• [課題内容] 唐澤山神社についての文章を、一字も変えずに全文そのまま書き出すこと。

• [提示文]

######

唐沢山神社(栃木県佐野市)
別格官幣社
神社名:唐澤山神社(からさわやまじんじゃ)
祭 神:藤原秀郷公
鎮座地:栃木県佐野市富士町1409
御朱印:あり
由緒書:あり
駐車場:大型無料駐車場完備

唐澤山神社公式サイト
-唐澤山神社 由緒-
唐澤山は今より一千年の昔「むかで退治」の伝説や天慶の乱で平将門を滅ぼした藤原秀郷公の居城址で標高ニ四〇米ながら全山赤松におおわれ断崖と深い谷に囲まれた自然の要塞をなし、今なお当時をしのぶ遺跡が数多くあります。唐澤山神社の御祭神藤原秀郷公は幼時京都の近郊田原の郷に住んでいたので世に田原(俵)藤太秀郷ともいわれています。公の在世当時(平安朝の中頃)は都の朝廷では藤原氏が代々摂政や関白になって政治の実権をにぎっていましたが一族の間で政権争いがくりかえされ、そのために都の政治が乱れてくると地方の政治もゆるみ土着の豪族などが欲しいままに勢力をふるってくるようになり、時に公は延長五年(927年)に下野国(栃木県)の警察にあたる押領使という役に任ぜられ父祖伝来の此の地に参られ唐澤山に城を築いて善政を施していた。

######

• [記録一覧]
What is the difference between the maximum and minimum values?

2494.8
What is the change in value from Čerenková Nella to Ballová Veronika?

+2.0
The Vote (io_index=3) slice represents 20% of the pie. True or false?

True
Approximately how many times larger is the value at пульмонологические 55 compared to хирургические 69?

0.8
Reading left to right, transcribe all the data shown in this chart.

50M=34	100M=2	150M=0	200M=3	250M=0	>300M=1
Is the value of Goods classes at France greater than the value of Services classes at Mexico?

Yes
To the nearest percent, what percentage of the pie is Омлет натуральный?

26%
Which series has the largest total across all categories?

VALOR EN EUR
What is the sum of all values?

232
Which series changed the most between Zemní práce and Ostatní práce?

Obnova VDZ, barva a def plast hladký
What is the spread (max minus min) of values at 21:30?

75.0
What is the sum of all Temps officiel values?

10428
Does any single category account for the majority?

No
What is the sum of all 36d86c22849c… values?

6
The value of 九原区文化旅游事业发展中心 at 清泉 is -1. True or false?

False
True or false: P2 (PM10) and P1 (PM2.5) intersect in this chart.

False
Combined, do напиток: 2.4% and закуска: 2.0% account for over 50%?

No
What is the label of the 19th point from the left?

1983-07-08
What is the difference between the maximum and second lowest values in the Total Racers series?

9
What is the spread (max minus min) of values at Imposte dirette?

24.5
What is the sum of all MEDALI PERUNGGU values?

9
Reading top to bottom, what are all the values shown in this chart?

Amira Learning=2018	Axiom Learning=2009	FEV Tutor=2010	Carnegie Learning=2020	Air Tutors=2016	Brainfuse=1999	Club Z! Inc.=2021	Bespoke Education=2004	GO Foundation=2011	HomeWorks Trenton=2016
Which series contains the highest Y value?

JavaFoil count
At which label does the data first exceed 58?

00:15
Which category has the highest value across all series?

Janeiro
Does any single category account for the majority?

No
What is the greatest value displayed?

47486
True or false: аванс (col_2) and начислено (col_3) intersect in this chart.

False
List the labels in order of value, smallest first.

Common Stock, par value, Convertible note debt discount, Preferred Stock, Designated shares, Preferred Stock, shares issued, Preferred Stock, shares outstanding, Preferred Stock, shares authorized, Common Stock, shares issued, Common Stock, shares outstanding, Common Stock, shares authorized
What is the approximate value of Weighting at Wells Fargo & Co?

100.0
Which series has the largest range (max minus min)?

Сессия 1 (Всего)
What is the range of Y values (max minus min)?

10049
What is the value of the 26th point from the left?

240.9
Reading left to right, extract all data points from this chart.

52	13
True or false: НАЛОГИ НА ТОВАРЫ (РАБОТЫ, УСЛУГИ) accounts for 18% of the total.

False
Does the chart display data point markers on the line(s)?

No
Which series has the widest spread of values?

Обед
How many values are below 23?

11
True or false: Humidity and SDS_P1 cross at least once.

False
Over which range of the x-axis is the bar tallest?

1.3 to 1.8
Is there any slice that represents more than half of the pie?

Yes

######

• [解答欄]
唐沢山神社(栃木県佐野市)
別格官幣社
神社名:唐澤山神社(からさわやまじんじゃ)
祭 神:藤原秀郷公
鎮座地:栃木県佐野市富士町1409
御朱印:あり
由緒書:あり
駐車場:大型無料駐車場完備

唐澤山神社公式サイト
-唐澤山神社 由緒-
唐澤山は今より一千年の昔「むかで退治」の伝説や天慶の乱で平将門を滅ぼした藤原秀郷公の居城址で標高ニ四〇米ながら全山赤松におおわれ断崖と深い谷に囲まれた自然の要塞をなし、今なお当時をしのぶ遺跡が数多くあります。唐澤山神社の御祭神藤原秀郷公は幼時京都の近郊田原の郷に住んでいたので世に田原(俵)藤太秀郷ともいわれています。公の在世当時(平安朝の中頃)は都の朝廷では藤原氏が代々摂政や関白になって政治の実権をにぎっていましたが一族の間で政権争いがくりかえされ、そのために都の政治が乱れてくると地方の政治もゆるみ土着の豪族などが欲しいままに勢力をふるってくるようになり、時に公は延長五年(927年)に下野国(栃木県)の警察にあたる押領使という役に任ぜられ父祖伝来の此の地に参られ唐澤山に城を築いて善政を施していた。